What the exercise asks ::
Could you repeat everything from the line containing "True or false: Běh" down to the line containing "Read this box", with both of those lines included and the pictures left out?

Task input ::
§ §

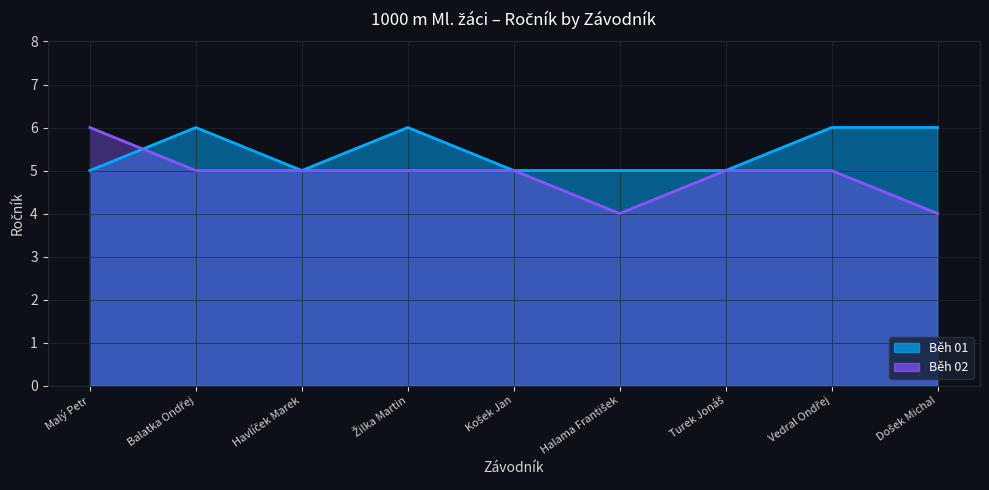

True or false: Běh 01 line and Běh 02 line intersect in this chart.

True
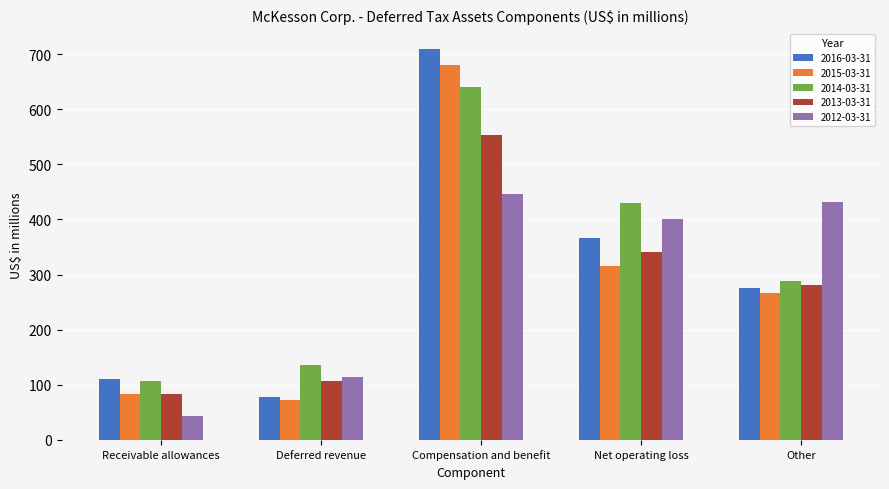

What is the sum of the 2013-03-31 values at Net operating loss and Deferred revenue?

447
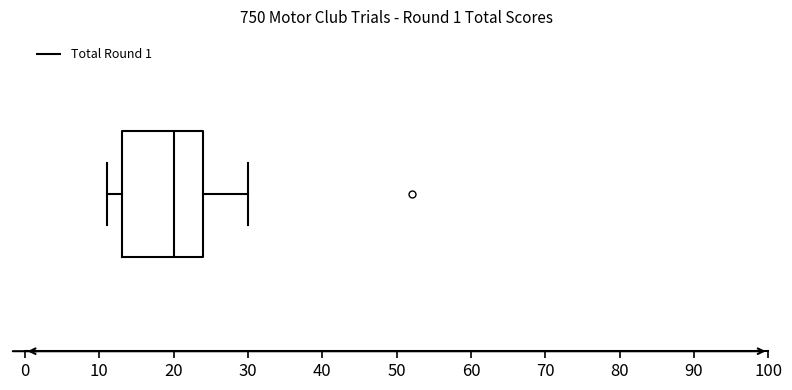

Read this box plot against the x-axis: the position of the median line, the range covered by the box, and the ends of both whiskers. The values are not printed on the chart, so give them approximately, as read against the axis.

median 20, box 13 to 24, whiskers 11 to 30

§ §

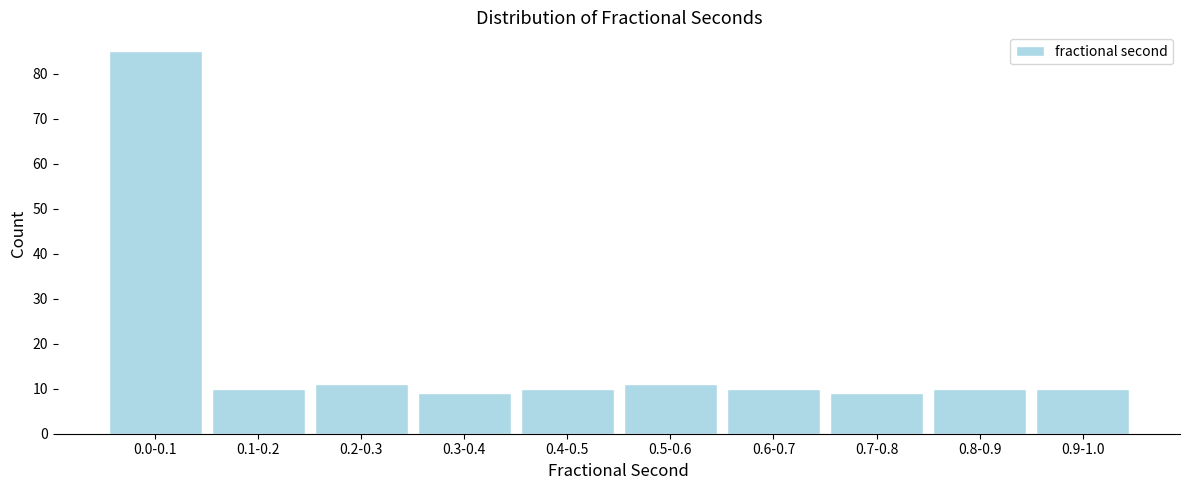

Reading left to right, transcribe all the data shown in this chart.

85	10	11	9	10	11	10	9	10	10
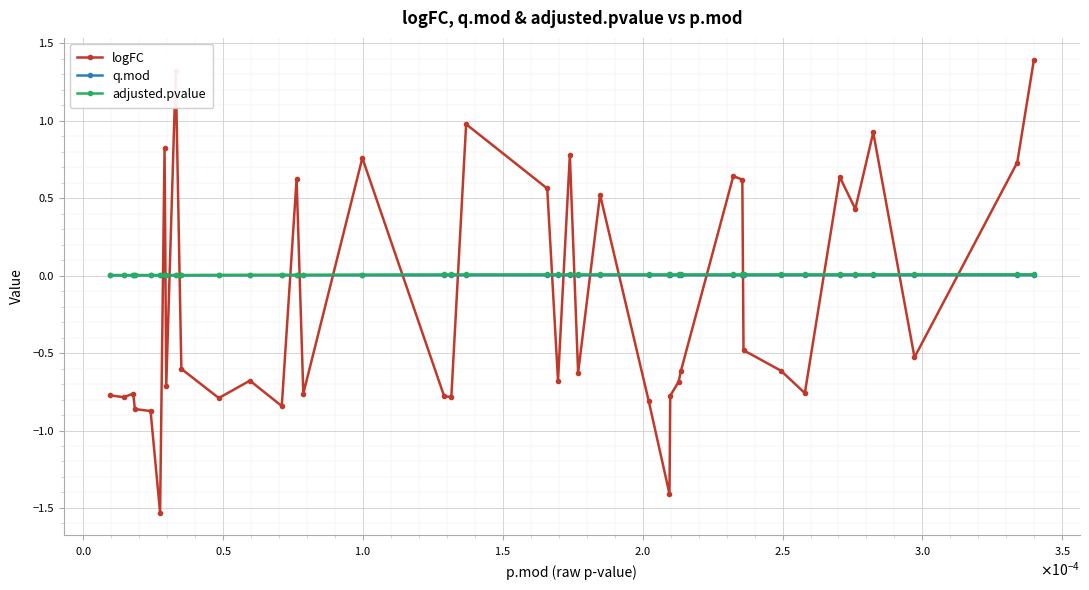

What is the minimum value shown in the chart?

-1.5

§ §

Task output ::
True or false: Běh 01 line and Běh 02 line intersect in this chart.

True

What is the sum of the 2013-03-31 values at Net operating loss and Deferred revenue?

447

Read this box plot against the x-axis: the position of the median line, the range covered by the box, and the ends of both whiskers. The values are not printed on the chart, so give them approximately, as read against the axis.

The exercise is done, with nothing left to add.